Distribution of proteins within different compartments of tendon varies according to tendon type

Abstract

Although the predominant function of all tendons is to transfer force from muscle to bone and position the limbs, some tendons additionally function as energy stores, reducing the energetic cost of locomotion. To maximise energy storage and return, energy-storing tendons need to be more extensible and elastic than tendons with a purely positional function. These properties are conferred in part by a specialisation of a specific compartment of the tendon, the interfascicular matrix, which enables sliding and recoil between adjacent fascicles. However, the composition of the interfascicular matrix is poorly characterised and we therefore tested the hypothesis that the distribution of elastin and proteoglycans differs between energy-storing and positional tendons, and that protein distribution varies between the fascicular matrix and the interfascicular matrix, with localisation of elastin and lubricin to the interfascicular matrix. Protein distribution in the energy-storing equine superficial digital flexor tendon and positional common digital extensor tendon was assessed using histology and immunohistochemistry. The results support the hypothesis, demonstrating enrichment of lubricin in the interfascicular matrix in both tendon types, where it is likely to facilitate interfascicular sliding. Elastin was also localised to the interfascicular matrix, specifically in the energy-storing superficial digital flexor tendon, which may account for the greater elasticity of the interfascicular matrix in this tendon. A differential distribution of proteoglycans was identified between tendon types and regions, which may indicate a distinct role for each of these proteins in tendon. These data provide important advances into fully characterising structure-function relationships within tendon.

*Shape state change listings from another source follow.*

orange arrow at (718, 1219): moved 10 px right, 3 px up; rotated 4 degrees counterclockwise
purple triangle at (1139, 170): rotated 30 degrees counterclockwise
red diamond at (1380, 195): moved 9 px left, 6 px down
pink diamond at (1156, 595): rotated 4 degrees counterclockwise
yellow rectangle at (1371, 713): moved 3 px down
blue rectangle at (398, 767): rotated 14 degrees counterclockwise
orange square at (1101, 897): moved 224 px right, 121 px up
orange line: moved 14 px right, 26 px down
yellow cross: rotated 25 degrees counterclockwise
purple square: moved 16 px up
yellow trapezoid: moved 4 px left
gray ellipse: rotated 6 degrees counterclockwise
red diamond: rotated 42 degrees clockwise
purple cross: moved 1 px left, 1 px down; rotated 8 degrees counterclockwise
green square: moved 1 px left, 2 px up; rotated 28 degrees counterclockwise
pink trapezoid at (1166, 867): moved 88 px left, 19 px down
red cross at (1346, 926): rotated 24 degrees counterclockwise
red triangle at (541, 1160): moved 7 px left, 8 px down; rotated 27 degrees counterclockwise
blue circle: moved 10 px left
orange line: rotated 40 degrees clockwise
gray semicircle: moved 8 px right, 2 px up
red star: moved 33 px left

Keywords: endotenon; histology; immunohistochemistry; interfascicular matrix; proteoglycans.

Figure 1

Schematic showing the hierarchical structure of tendon in which collagen aggregates to form subunits of increasing diameter, the largest of which is the fascicle. Fascicles are interspersed by the interfascicular matrix (IFM, also known as the endotenon). Reproduced from Thorpe et al., 2015a,b with kind permission from Wiley publications.

Figure 2

Representative images showing AB/PAS staining for proteoglycans in the SDFT (A) and CDET (B). Scale bar: 100 μm.

Figure 3

Representative images showing immunohistochemical staining of decorin in the SDFT (A) and CDET (B). Scale bar: 100 μm. There were no significant differences in decorin staining intensity between tendon types or regions (C,D). Individual data points are shown, with lines representing IFM and FM regions in the same image (C). In (D), data are displayed as mean ± SD.

Figure 4

Representative images showing immunohistochemical staining of lumican in the SDFT (A) and CDET (B). Scale bar: 100 μm. Staining intensity was significantly greater in the CDET IFM than in the SDFT IFM and in the CDET FM (C,D). Individual data points are shown, with lines representing IFM and FM regions in the same image (C). In D, data are displayed as mean ± SD. **P < 0.01; ***P < 0.001.

Figure 5

Representative images showing immunohistochemical staining of biglycan in the SDFT (A) and CDET (B). Scale bar: 100 μm. Staining intensity was significantly greater in the SDFT IFM than in the FM (C,D). Individual data points are shown, with lines representing IFM and FM regions in the same image (C). In D, data are displayed as mean ± SD. *P < 0.05.

Figure 6

Representative images showing immunohistochemical staining of fibromodulin in the SDFT (A) and CDET (B). Scale bar: 100 μm. Staining intensity was significantly greater in the CDET than in the SDFT FM (C,D). Individual data points are shown, with lines representing IFM and FM regions in the same image (C). In D, data are displayed as mean ± SD. **P < 0.01.

Figure 7

Representative images showing immunohistochemical staining of lubricin in the SDFT (A) and CDET (B). Scale bar: 100 μm. Staining intensity was significantly greater in the SDFT IFM than in the FM (C,D). Individual data points are shown, with lines representing IFM and FM regions in the same image (C). In D, data are displayed as mean ± SD. **P < 0.01.

Figure 8

Representative images showing Elastic von Gieson's staining of the SDFT (A) and CDET (B). Scale bar: 50 μm. Elastic fibres are visible as blue/black lines. In the SDFT, elastin staining was predominantly localised to the IFM (arrow) with a small number of elastic fibres evident within the FM (dashed arrows). In the CDET, a small number of elastic fibres were identified in the IFM and in the FM. Quantification of the percent staining of elastin demonstrated significantly greater elastin in the SDFT IFM than in the FM (C). It was not possible to perform statistical analyses comparing the SDFT and CDET due to low numbers of stained elastic fibres in the CDET groups. ***P < 0.001.